Et tu écraseras les patients pour écraser ton ennemi

Il y a des soirs où les psys m’écoeurent. Se tirer dans les pattes, on dirait qu’ils ne savent faire que ça. S’attaquer, se mépriser. Ne jamais écouter l’autre s’il a une autre vision de la psychiatrie. Le discréditer parce qu’il fait partie du mauvais camp, celui des méchants, celui des inhumains. Dédaigner ses résultats. Ils se gargarisent d’un savoir qui ne peut être sujet à critique. On dirait des curés obtus qui excommunient à tout va. Rien n’est bon que leur religion révélée. La parole de Dieu n’a pas à être remise en question, on ne peut s’en écarter sous peine d’erreur fatale. Il faut la comprendre littéralement et rejeter tout le reste. Des idéologues qui mènent des guerres d’égo. Ce que les autres ont à dire ne les intéresse pas. La moindre intérêt pour quelque chose qui ne fait pas partie de leurs commandements est une trahison.

Ils sont censés savoir écouter, être ouverts d’esprit, se soucier de l’autre.
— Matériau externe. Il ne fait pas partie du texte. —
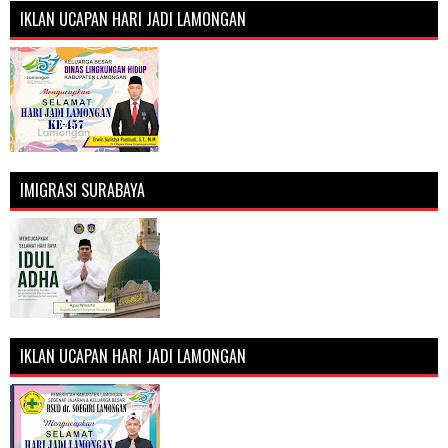
IKLAN UCAPAN HARI JADI LAMONGAN
IMIGRASI SURABAYA
IKLAN UCAPAN HARI JADI LAMONGAN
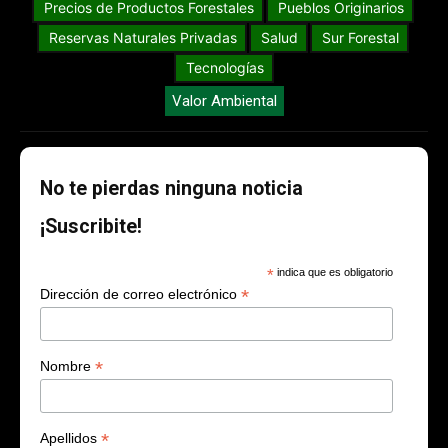
Precios de Productos Forestales
Pueblos Originarios
Reservas Naturales Privadas
Salud
Sur Forestal
Tecnologías
Valor Ambiental
No te pierdas ninguna noticia
¡Suscribite!
*
indica que es obligatorio
*
Dirección de correo electrónico
*
Nombre
*
Apellidos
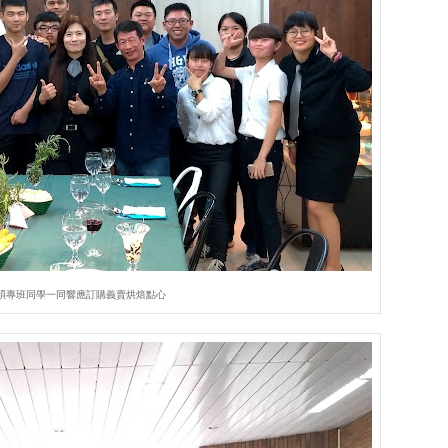
碩專班同學一同響應訂購義賣烘焙點心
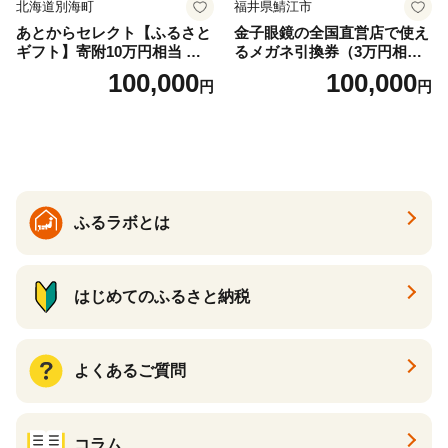
北海道別海町
福井県鯖江市
あとからセレクト【ふるさと
金子眼鏡の全国直営店で使え
ギフト】寄附10万円相当 あ
るメガネ引換券（3万円相
とから選べる！ ギフト いく
当） Bronze
100,000
100,000
円
円
ら ほたて 海鮮 牛肉 別海町
ケーキ アイス （ 後から 選べ
る カタログ カタログポイン
ト カタログギフト あとから
カタログ あとからカタログ
ポイント あとからカタログ
ギフト ふるさと納税 ）
ふるラボとは
はじめてのふるさと納税
よくあるご質問
コラム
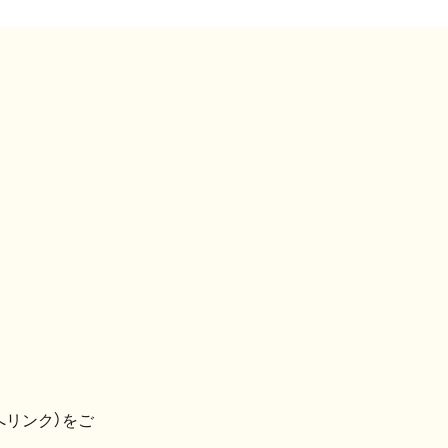
へリンク）をご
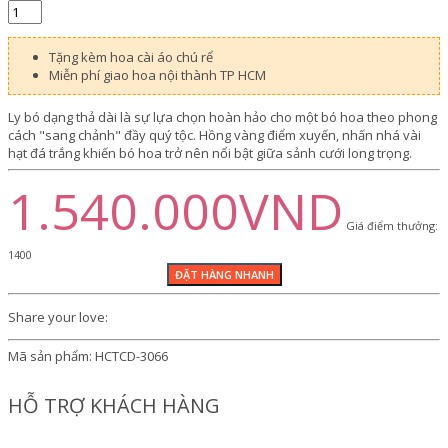
Tặng kèm hoa cài áo chú rể
Miễn phí giao hoa nội thành TP HCM
Ly bó dạng thả dài là sự lựa chọn hoàn hảo cho một bó hoa theo phong
cách "sang chảnh" đầy quý tộc. Hồng vàng điểm xuyến, nhấn nhá vài
hạt đá trắng khiến bó hoa trở nên nổi bật giữa sảnh cưới long trọng.
1.540.000VND
Giá điểm thưởng:
1400
Share your love:
Mã sản phẩm:
HCTCD-3066
HỖ TRỢ KHÁCH HÀNG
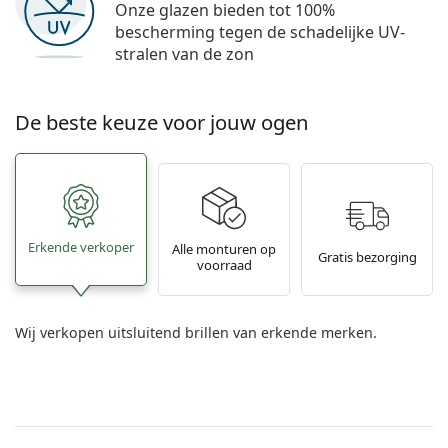
Onze glazen bieden tot 100%
bescherming tegen de schadelijke UV-
stralen van de zon
De beste keuze voor jouw ogen
Erkende verkoper
Alle monturen op
Gratis bezorging
voorraad
Wij verkopen uitsluitend brillen van erkende merken.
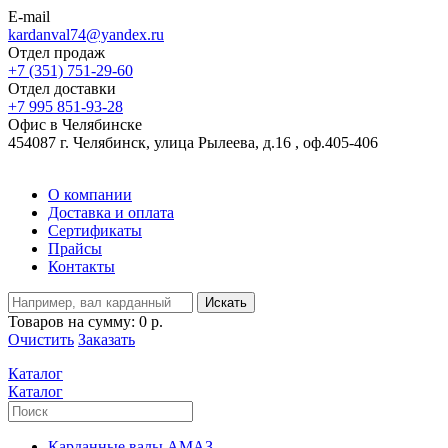
E-mail
kardanval74@yandex.ru
Отдел продаж
+7 (351) 751-29-60
Отдел доставки
+7 995 851-93-28
Офис в Челябинске
454087 г. Челябинск, улица Рылеева, д.16 , оф.405-406
О компании
Доставка и оплата
Сертификаты
Прайсы
Контакты
Искать
Товаров на сумму:
0 р.
Очистить
Заказать
Каталог
Каталог
Карданные валы АМАЗ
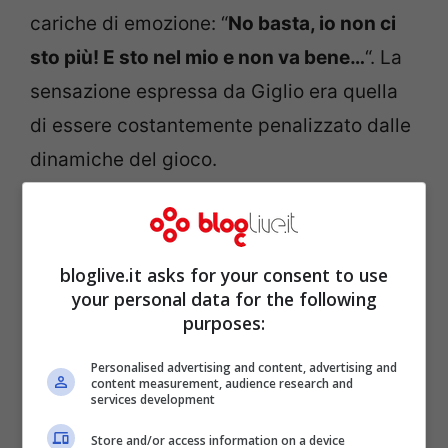
cariche di emozione: “
No basta, io non ci
sto più! E sto nel mio e non va bene…
“. La
sensazione espressa da Giglio era quella
di essere costantemente penalizzato dalle
dinamiche del gioco.
bloglive.it asks for your consent to use
your personal data for the following
purposes:
Personalised advertising and content, advertising and
content measurement, audience research and
services development
Store and/or access information on a device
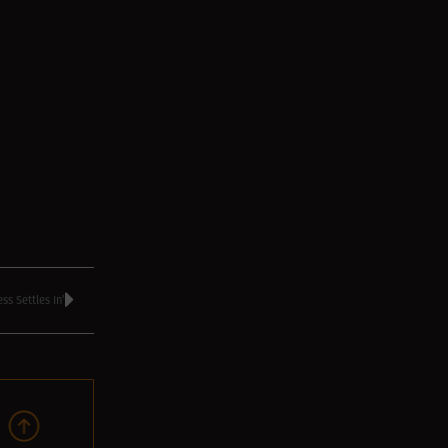
s Settles In’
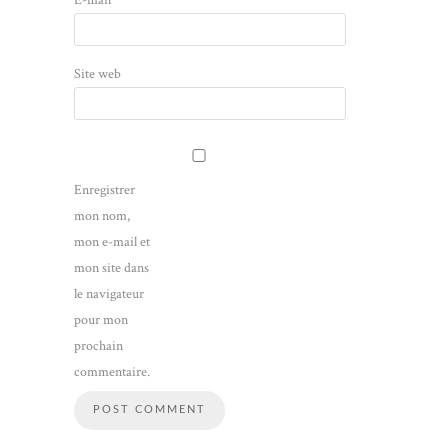
Site web
Enregistrer
mon nom,
mon e-mail et
mon site dans
le navigateur
pour mon
prochain
commentaire.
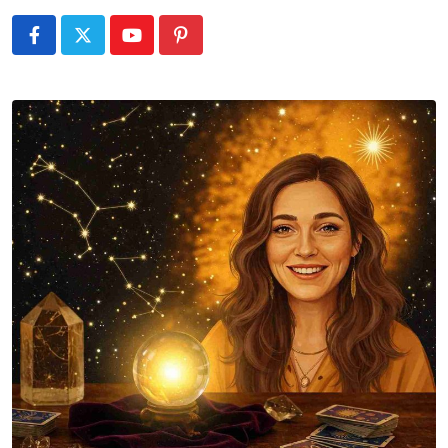
Youtube
Pinterest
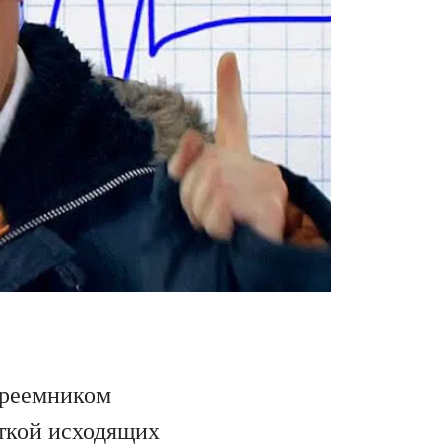
преемником
откой исходящих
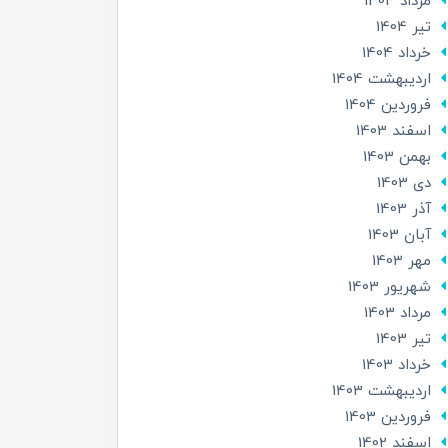
مرداد 1404
تير 1404
خرداد 1404
ارديبهشت 1404
فروردین 1404
اسفند 1403
بهمن 1403
دی 1403
آذر 1403
آبان 1403
مهر 1403
شهریور 1403
مرداد 1403
تير 1403
خرداد 1403
ارديبهشت 1403
فروردین 1403
اسفند 1402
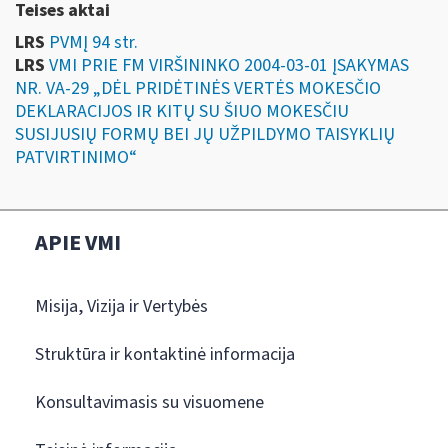
Teises aktai
LRS
PVMĮ 94 str.
LRS
VMI PRIE FM VIRŠININKO 2004-03-01 ĮSAKYMAS
NR. VA-29 „DĖL PRIDĖTINĖS VERTĖS MOKESČIO
DEKLARACIJOS IR KITŲ SU ŠIUO MOKESČIU
SUSIJUSIŲ FORMŲ BEI JŲ UŽPILDYMO TAISYKLIŲ
PATVIRTINIMO“
APIE VMI
Misija, Vizija ir Vertybės
Struktūra ir kontaktinė informacija
Konsultavimasis su visuomene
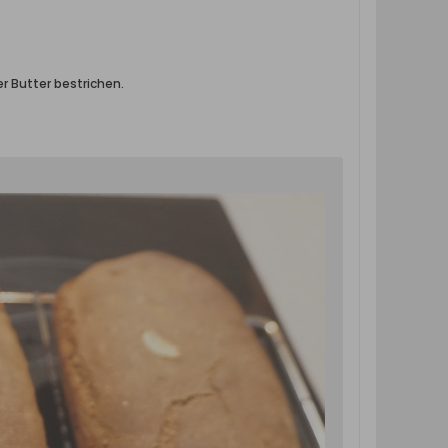
r Butter bestrichen.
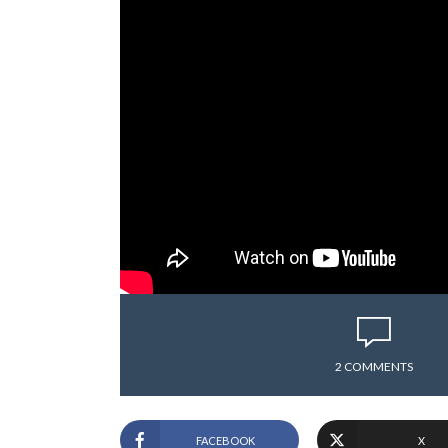
2 COMMENTS
FACEBOOK
X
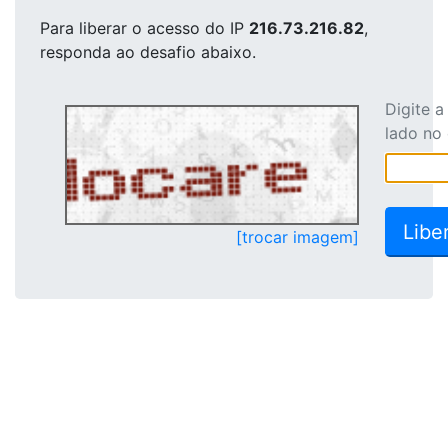
Para liberar o acesso
do IP
216.73.216.82
,
responda ao desafio abaixo.
Digite 
lado no
[trocar imagem]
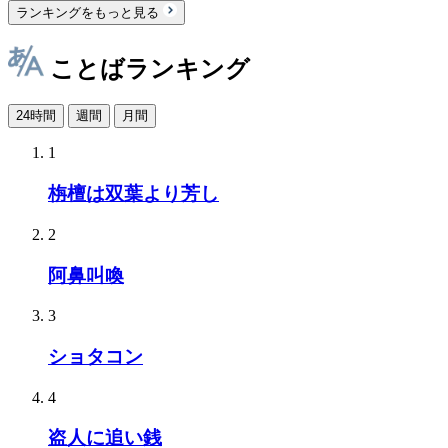
ランキングをもっと見る
ことばランキング
24時間
週間
月間
1
栴檀は双葉より芳し
2
阿鼻叫喚
3
ショタコン
4
盗人に追い銭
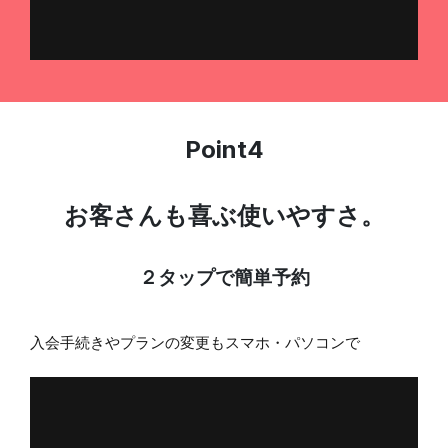
Point4
お客さんも喜ぶ使いやすさ。
２タップで簡単予約
入会手続きやプランの変更もスマホ・パソコンで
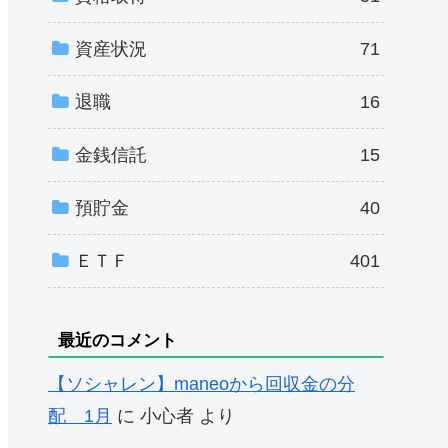
資産状況
71
退職
16
金銭信託
15
預貯金
40
ＥＴＦ
401
最近のコメント
【ソシャレン】maneoから回収金の分
配 1月
に
小心者
より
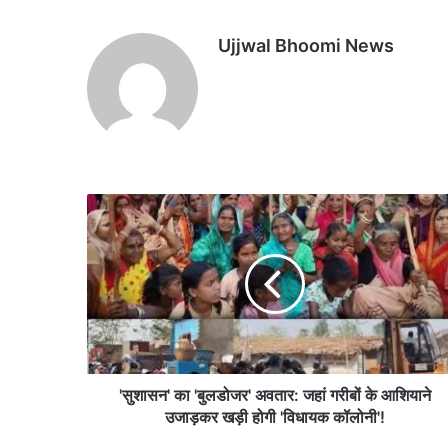
Ujjwal Bhoomi News
'
सु
शा
स
न
'
का
'
बु
ल
'सुशासन' का 'बुलडोजर' अवतार: जहां गरीबों के आशियाने
डो
उजाड़कर खड़ी होगी 'विधायक कॉलोनी'!
ज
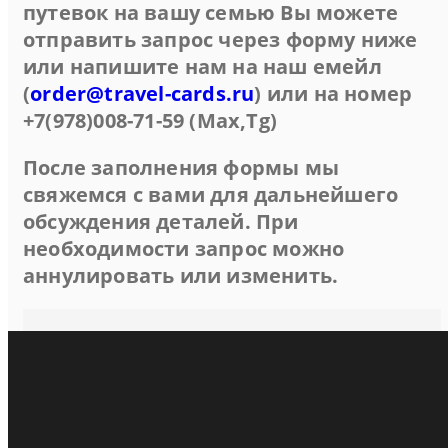
путевок на вашу семью Вы можете
отправить запрос через форму ниже
или напишите нам на наш емейл
(
order@travel-cards.ru
) или на номер
+7(978)008-71-59 (Max,Tg)
После заполнения формы мы
свяжемся с вами для дальнейшего
обсуждения деталей. При
необходимости запрос можно
аннулировать или изменить.
Парк-Отель Романова (Евпатория)
Полулюкс 2-местный 2-комнатный
Люкс "Романова" 2-местный 1-комнатный
Ресепшен и коридоры отеля
Территория и бассейн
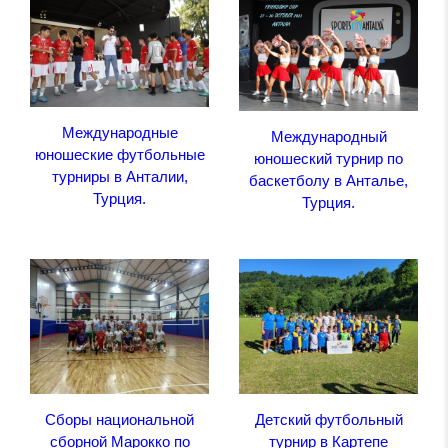
Международные
Международный
юношеские футбольные
юношеский турнир по
турниры в Анталии,
баскетболу в Анталье,
Турция.
Турция.
Сборы национальной
Детский футбольный
сборной Марокко по
турнир в Картепе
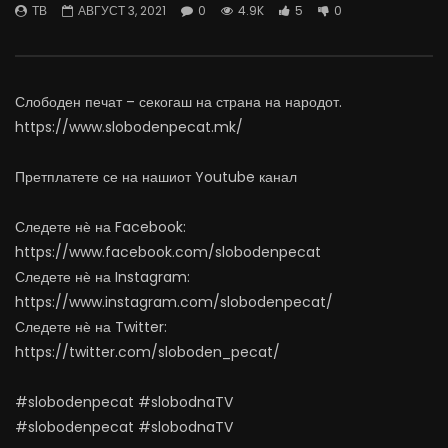
ТВ
АВГУСТ 3, 2021
0
4.9K
5
0
06.08.2026
Министерство за Здрав
АВГУСТ 6, 2026
АВГУСТ 6, 2026
0
0.9K
10
0
0
483
12
Слободен печат – секогаш на страна на народот.
https://www.slobodenpecat.mk/
Претплатете се на нашиот Youtube канал
Следете нѐ на Facebook:
https://www.facebook.com/slobodenpecat
Следете нѐ на Instagram:
https://www.instagram.com/slobodenpecat/
Следете нѐ на Twitter:
https://twitter.com/sloboden_pecat/
#slobodenpecat #slobodnaTV
#slobodenpecat #slobodnaTV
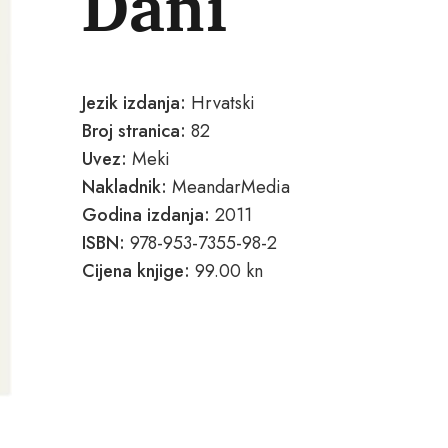
Dani
Jezik izdanja:
Hrvatski
Broj stranica:
82
Uvez:
Meki
Nakladnik:
MeandarMedia
Godina izdanja:
2011
ISBN:
978-953-7355-98-2
Cijena knjige:
99.00 kn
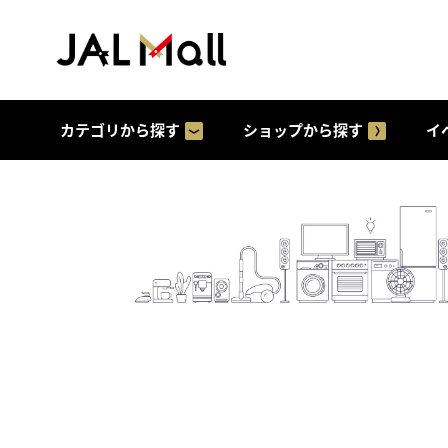
カテゴリから探す
ショップから探す
イ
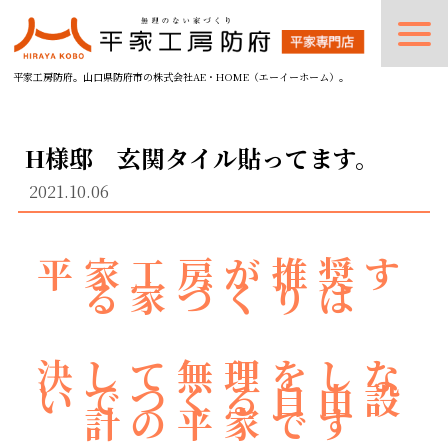
平家工房防府。山口県防府市の株式会社AE・HOME（エーイーホーム）。
H様邸 玄関タイル貼ってます。
2021.10.06
平家工房が推奨す
る家づくりは
決して無理をしな
いでつくる自由設
計の平家です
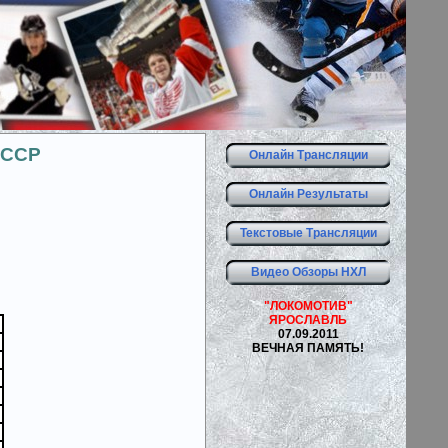
СССР
Онлайн Трансляции
Онлайн Результаты
Текстовые Трансляции
Видео Обзоры НХЛ
"ЛОКОМОТИВ"
ЯРОСЛАВЛЬ
07.09.2011
ВЕЧНАЯ ПАМЯТЬ!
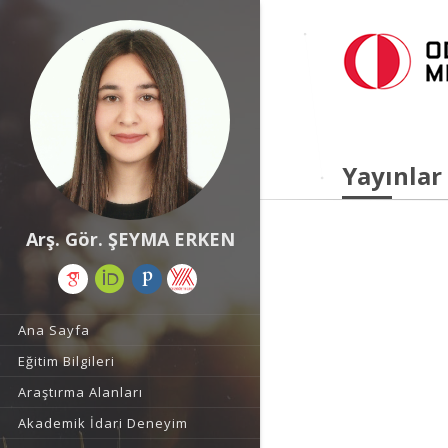
Yayınlar
Arş. Gör. ŞEYMA ERKEN
Ana Sayfa
Eğitim Bilgileri
Araştırma Alanları
Akademik İdari Deneyim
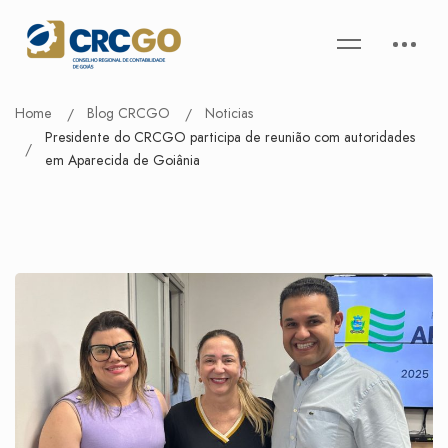
Home
Blog CRCGO
Noticias
Presidente do CRCGO participa de reunião com autoridades
em Aparecida de Goiânia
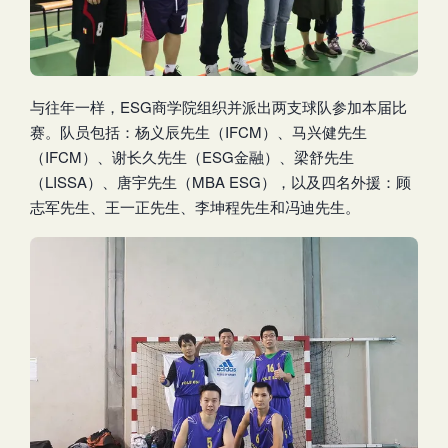
与往年一样，ESG商学院组织并派出两支球队参加本届比
赛。队员包括：杨义辰先生（IFCM）、马兴健先生
（IFCM）、谢长久先生（ESG金融）、梁舒先生
（LISSA）、唐宇先生（MBA ESG），以及四名外援：顾
志军先生、王一正先生、李坤程先生和冯迪先生。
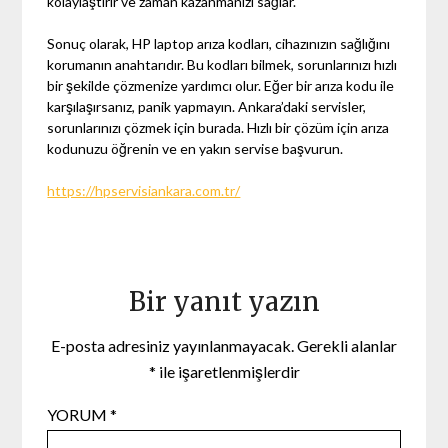
kolaylaştırır ve zaman kazanmanızı sağlar.
Sonuç olarak, HP laptop arıza kodları, cihazınızın sağlığını
korumanın anahtarıdır. Bu kodları bilmek, sorunlarınızı hızlı
bir şekilde çözmenize yardımcı olur. Eğer bir arıza kodu ile
karşılaşırsanız, panik yapmayın. Ankara’daki servisler,
sorunlarınızı çözmek için burada. Hızlı bir çözüm için arıza
kodunuzu öğrenin ve en yakın servise başvurun.
https://hpservisiankara.com.tr/
Bir yanıt yazın
E-posta adresiniz yayınlanmayacak.
Gerekli alanlar
*
ile işaretlenmişlerdir
YORUM
*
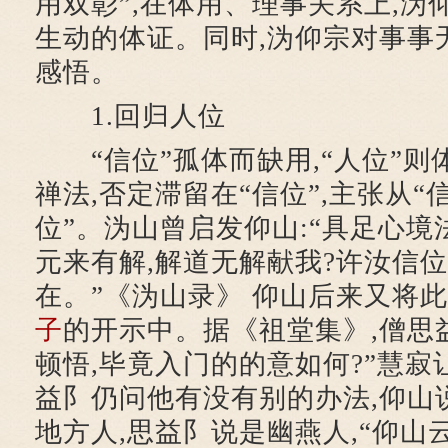
用双彰”,在体用、理事关系上,沩
生动的体证。同时,沩仰宗对事事
感悟。
1.回归人位
“信位”孤体而缺用,“人位”则
禅法,否定滞留在“信位”,主张从“
位”。沩山曾启发仰山:“具足心境
元来有解,解道无解献我?许汝信位
在。”《沩山录》 仰山后来又将
子
的开示中。据《祖堂集》,僧思益
顿悟,毕竟入门的的意如何?”慧
益阝仍问他有没有别的办法,仰山
地方人,思益阝说是幽燕人,“仰山云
Mais on parle bien peu des patients dans ces duels pathétiques, et on n’écoute jamais son adversaire. On le ridiculise seulement.

Je crois bien que je n’ai jamais vu des gens si fermés, si intolérants non seulement à la moindre critique mais même au fait qu’il puisse exister d’autres idées que les leurs. Alors bien sûr, les psys ne sont pas tous comme ça, mais c’est l’image qu’ils donnent d’eux sur internet. Et vu l’influence qu’ils peuvent avoir sur leurs patients, eh bien oui, ils me font peur ces psys ayatollahs.

Tout cela les occupe, du tribunal à la toile, et ce ne sont pas les patients qui en profitent.